**Document**
★ ★ ★
Marion : “Au Maroc, j’ai appris quelque chose de l’ordre de la gratuité”

Marion dans une rue avec ses élèves du cours d’alphabétisation du Centre Saint-Antoine.
Marion et Fr. Andrea dans une rue du Maroc.
“Prier ensemble permet de se reconnaître mutuellement comme frère et sœur en Christ.

Marion de Tonquédec est partie en volontariat avec la Délégation catholique pour la coopération tout d’abord en Palestine puis, de façon imprévue, chez nos frères au Maroc. Pour En frères, elle accepte de reparcourir cette traversée missionnaire décapante !

Poursuivre la mission “coûte que coûte”, c’est ce qui habite le cœur de Marion, professeur parisienne, alors qu’elle vient d’être rapatriée de Palestine en décembre 2023. “Quitter ce pays fut un véritable arrachement, une partie de mon cœur est restée là-bas. Je ne me voyais pas rester en France alors que j’avais fait le choix de partir en mission avec la DCC.” Sans trop comprendre ce qui se passe, Marion accepte d’être réaffectée sur une mission d’enseignement du français au Maroc. Même si elle a déjà côtoyé l’islam, appris l’arabe à Ramallah et enseigné à des enfants palestiniens, Marion va vivre un véritable choc sociétal.

PAUVRETÉ RELATIONNELLE

“En Palestine, j’étais au contact de jeunes de classe moyenne, anglophones, dotés d’une grande culture générale ; il y avait quelque chose de confortable. Au Maroc, je plonge dans un univers très populaire. Les franciscains vivent dans un quartier défavorisé de la Médina et je fais connaissance avec des personnes qui ont été peu scolarisées et que le débat d’idées n’intéresse guère.”
Marion raffole de politique, de philosophie, elle aime parler religions et droits de l’Homme. À Meknès, pas de bars ou de soirées pour faire des rencontres et la vie culturelle est quasi inexistante. Même avec toute sa bonne volonté, elle se retrouve face à “un gouffre”.
Autre surprise : alors qu’en Palestine, les chrétiens sont reconnus pour leurs engagements éducatifs, sociaux et associatifs, Marion se découvre véritablement “étrangère”. Elle explique : “J’avais expérimenté ce que voulait dire “vivre la minorité chrétienne”, mais là, pour l’immense majorité des Marocains, le christianisme est quelque chose qui n’existe même pas !” Dernier écueil, la relation homme-femme : “Tout est très genré au Maroc, l’espace public est masculin. Donc pour une femme, c’est dur. Elle marche soit accompagnée d’un homme, soit en groupe avec d’autres femmes telles un banc de poissons ! Et je vous laisse imaginer pour une Occidentale…” Marion est fière d’avoir tenu bon dans sa liberté de mouvement, mais à quel prix ? Elle ne veut pas le taire : les débuts au Maroc ont été déroutants et elle y a fait l’expérience d’une certaine pauvreté relationnelle.
★ ★ ★
**Données fournies**
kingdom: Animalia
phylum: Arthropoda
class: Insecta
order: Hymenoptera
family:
★ ★ ★
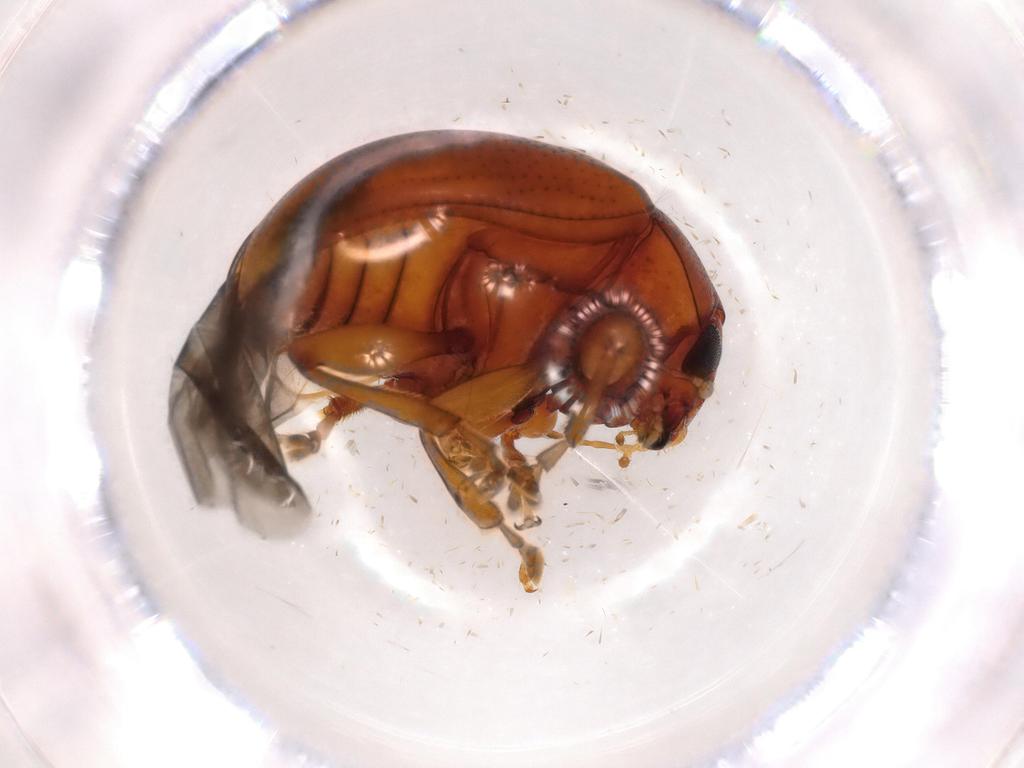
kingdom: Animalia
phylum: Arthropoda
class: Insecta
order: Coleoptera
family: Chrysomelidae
★ ★ ★
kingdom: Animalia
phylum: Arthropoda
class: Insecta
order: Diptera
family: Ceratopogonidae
★ ★ ★
**Consigne**
D'après le document, à quelle date Marion a-t-elle été rapatriée de Palestine ?

**Corrigé**
En décembre 2023.